В традициях русской интеллигенции было оставлять на бумаге следы своего пребывания на земле. Дневники, записи, письма… Когда я вчитываюсь в строки на пожелтевших страницах, вглядываюсь в лица на старых фотографиях, я проживаю вместе с ними кусочки жизни моих прародителей. Я радуюсь и страдаю вместе с ними. Эта повесть – не мемуары (я не люблю этого слова) и не семейная хроника. Это попытка воссоздать чувства, ощущения, поступки людей, прошедших через сложнейшие, одни из самых мучительных времен российской истории. Эти времена никогда не вернутся, мир разительно меняется. Мы стремительно врываемся в новое жизненное пространство. Мой читатель, оглянись. Там, далеко-далеко позади, на горизонте – размытые временем, тающие в нашей памяти силуэты наших прародителей, давших нам жизнь, тяжким и скорбным трудом строивших дорогу, по которой мы сейчас идем.

Памяти моей мамы, Серафимы Гавриловны, урожденной Борисовой, посвящаю

У каждого из них по шести крыл: двумя закрывал каждый лице свое, и двумя закрывал ноги свои, и двумя летал.

Из книги Пророка Исайи

Серафима – в переводе с древнееврейского «огненный ангел». Очень упорна и усидчива, малоспособна на бурное проявление чувств и от других этого не ждет. Серафимы – великие труженицы, отличные кулинарки и заботливые матери. Крайне редко выходят замуж повторно, и прежде всего из-за детей. В то же время Серафимы необычайно доверчивы, и потому нередко оказываются обманутыми и несчастливыми в браке.

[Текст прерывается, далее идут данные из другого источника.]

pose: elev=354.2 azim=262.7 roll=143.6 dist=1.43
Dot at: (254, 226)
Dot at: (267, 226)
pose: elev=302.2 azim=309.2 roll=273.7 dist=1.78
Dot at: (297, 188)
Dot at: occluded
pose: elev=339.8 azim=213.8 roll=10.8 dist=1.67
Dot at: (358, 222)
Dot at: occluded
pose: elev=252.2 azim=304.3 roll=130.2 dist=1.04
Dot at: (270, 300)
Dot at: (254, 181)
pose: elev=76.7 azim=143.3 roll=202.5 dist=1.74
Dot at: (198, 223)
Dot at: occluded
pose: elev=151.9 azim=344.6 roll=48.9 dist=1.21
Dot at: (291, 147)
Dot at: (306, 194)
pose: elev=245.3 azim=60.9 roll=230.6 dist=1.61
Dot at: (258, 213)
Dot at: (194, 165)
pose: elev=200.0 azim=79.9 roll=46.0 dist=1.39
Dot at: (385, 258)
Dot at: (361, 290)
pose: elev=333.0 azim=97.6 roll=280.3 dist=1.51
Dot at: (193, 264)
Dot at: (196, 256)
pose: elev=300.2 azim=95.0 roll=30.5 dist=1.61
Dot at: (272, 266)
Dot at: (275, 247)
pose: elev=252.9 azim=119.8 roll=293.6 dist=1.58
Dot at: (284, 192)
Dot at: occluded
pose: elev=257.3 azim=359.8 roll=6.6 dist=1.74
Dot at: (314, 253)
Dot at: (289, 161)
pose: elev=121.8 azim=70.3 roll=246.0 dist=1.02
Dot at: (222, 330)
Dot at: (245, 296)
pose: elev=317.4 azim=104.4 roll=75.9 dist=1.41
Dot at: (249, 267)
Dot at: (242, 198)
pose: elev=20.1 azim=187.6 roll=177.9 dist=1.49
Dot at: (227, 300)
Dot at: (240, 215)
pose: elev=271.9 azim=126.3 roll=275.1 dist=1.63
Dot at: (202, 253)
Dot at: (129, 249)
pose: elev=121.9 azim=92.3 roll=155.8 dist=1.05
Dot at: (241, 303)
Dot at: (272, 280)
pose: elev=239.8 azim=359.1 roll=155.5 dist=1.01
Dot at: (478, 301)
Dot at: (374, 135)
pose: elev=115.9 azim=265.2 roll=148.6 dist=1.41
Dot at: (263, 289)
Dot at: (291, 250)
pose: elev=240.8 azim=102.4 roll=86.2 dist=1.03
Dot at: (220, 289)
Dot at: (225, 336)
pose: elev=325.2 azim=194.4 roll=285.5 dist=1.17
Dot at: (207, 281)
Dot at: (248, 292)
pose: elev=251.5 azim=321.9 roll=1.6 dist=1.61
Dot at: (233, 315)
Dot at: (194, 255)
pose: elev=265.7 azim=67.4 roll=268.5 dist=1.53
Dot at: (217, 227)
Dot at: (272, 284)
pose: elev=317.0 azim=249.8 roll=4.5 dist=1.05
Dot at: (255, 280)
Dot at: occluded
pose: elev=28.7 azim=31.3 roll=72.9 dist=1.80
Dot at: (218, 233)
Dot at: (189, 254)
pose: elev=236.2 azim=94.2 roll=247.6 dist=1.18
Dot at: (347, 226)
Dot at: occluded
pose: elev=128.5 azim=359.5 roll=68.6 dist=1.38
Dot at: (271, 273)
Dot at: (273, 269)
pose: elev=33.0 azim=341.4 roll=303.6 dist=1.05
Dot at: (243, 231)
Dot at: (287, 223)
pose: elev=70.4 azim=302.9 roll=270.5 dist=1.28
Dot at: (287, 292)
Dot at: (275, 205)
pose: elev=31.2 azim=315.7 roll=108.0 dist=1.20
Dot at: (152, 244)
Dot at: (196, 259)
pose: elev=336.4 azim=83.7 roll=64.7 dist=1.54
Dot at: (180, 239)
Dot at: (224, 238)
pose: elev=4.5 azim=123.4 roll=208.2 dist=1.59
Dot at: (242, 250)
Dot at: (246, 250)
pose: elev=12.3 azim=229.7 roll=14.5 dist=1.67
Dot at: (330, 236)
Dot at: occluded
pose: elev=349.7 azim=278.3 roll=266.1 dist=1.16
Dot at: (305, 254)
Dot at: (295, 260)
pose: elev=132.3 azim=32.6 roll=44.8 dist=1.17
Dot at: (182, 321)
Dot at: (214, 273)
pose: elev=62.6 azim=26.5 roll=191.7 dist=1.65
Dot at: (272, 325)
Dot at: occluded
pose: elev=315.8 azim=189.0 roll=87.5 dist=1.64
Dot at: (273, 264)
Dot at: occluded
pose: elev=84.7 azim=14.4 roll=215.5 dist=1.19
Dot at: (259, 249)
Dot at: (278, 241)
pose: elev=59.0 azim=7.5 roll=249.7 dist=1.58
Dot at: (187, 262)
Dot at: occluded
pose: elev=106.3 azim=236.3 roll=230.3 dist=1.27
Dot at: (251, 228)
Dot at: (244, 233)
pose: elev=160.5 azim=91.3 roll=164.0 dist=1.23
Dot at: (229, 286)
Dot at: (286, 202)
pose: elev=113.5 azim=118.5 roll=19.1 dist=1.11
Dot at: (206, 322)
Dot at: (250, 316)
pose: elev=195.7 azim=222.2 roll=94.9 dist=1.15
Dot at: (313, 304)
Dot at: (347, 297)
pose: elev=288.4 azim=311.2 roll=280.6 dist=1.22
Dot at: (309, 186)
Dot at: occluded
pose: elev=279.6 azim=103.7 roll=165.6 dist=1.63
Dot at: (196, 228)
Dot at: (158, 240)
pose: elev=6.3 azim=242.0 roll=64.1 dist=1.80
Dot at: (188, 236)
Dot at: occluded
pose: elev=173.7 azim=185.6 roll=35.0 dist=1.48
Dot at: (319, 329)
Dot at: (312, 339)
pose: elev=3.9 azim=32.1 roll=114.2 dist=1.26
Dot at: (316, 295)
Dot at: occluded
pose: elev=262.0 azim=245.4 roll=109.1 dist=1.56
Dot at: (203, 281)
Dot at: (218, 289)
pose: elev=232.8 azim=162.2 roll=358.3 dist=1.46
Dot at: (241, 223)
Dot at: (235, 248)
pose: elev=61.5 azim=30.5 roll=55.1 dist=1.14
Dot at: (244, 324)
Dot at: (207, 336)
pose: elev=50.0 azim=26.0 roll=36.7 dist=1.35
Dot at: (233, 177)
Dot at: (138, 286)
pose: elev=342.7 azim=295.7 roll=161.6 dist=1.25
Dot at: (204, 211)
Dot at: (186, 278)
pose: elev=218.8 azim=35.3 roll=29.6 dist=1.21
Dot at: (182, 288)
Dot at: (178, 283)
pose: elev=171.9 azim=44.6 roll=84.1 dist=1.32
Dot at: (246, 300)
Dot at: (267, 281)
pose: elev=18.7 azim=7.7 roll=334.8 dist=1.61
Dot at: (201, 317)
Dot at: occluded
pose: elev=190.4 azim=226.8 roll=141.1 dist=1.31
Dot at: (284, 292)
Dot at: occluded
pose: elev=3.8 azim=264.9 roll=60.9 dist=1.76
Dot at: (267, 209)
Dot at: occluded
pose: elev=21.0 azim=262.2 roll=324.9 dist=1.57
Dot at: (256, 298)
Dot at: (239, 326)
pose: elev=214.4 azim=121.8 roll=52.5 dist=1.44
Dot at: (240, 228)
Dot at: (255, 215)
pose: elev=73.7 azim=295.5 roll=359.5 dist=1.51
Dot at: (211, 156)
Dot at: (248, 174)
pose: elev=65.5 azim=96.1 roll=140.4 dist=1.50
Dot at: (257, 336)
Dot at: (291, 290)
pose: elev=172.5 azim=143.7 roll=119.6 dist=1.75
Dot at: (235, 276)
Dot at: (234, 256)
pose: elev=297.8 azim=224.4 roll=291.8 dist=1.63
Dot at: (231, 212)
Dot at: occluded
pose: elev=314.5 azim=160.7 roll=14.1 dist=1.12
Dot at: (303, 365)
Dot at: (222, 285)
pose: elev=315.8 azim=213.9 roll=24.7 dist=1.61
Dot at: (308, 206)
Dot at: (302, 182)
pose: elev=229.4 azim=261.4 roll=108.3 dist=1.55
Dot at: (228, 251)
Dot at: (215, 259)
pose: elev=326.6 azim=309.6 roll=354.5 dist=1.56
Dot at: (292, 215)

 Из книги Д. и Н. Зима «Тайна имени»

Часть первая

1

Комендант был одутловатым и сильно потертым. На лысом бугристом черепе – неровно растущие клочки седоватых волос. А вниз от розовой макушки его тело расширялось конусом, вросшим в черное кожаное, тоже сильно потертое кресло. Он сидел, уткнувшись в кипу бумаг на столе, а Серафима стояла и ждала, стараясь унять противную дрожь во всем теле и страх обреченности. Вчера почтальон принес и вручил ей повестку. На шершавой узкой полоске – напечатанный на машинке текст: «Вам надлежит явиться в 8:00, за неявку будете привлечены… по всей строгости закона». И чернильным карандашом в разрыве вставлено: «Вернер С. Г.» Она собирала расплывавшиеся буквы, беспомощно ловила взгляд почтальона, растерянно тыкалась в ведомость: «Где-где расписаться?» – «Да вот здесь же, вот, против Вашей фамилии». Уходя, почтальон обернулся и извинительно сказал: «Да Вы не переживайте, там разберутся, а мне еще вон сколько обносить». Муж пришел поздно, он ходил по разным инстанциям, хлопотал. Она робко сказала: «Мне повестка пришла, в комендатуру завтра утром». Муж только махнул рукой. В последнее время они почти не встречались и не разговаривали, скрывая друг от друга глыбу беды, которая безжалостно надвигалась и от которой не было спасения.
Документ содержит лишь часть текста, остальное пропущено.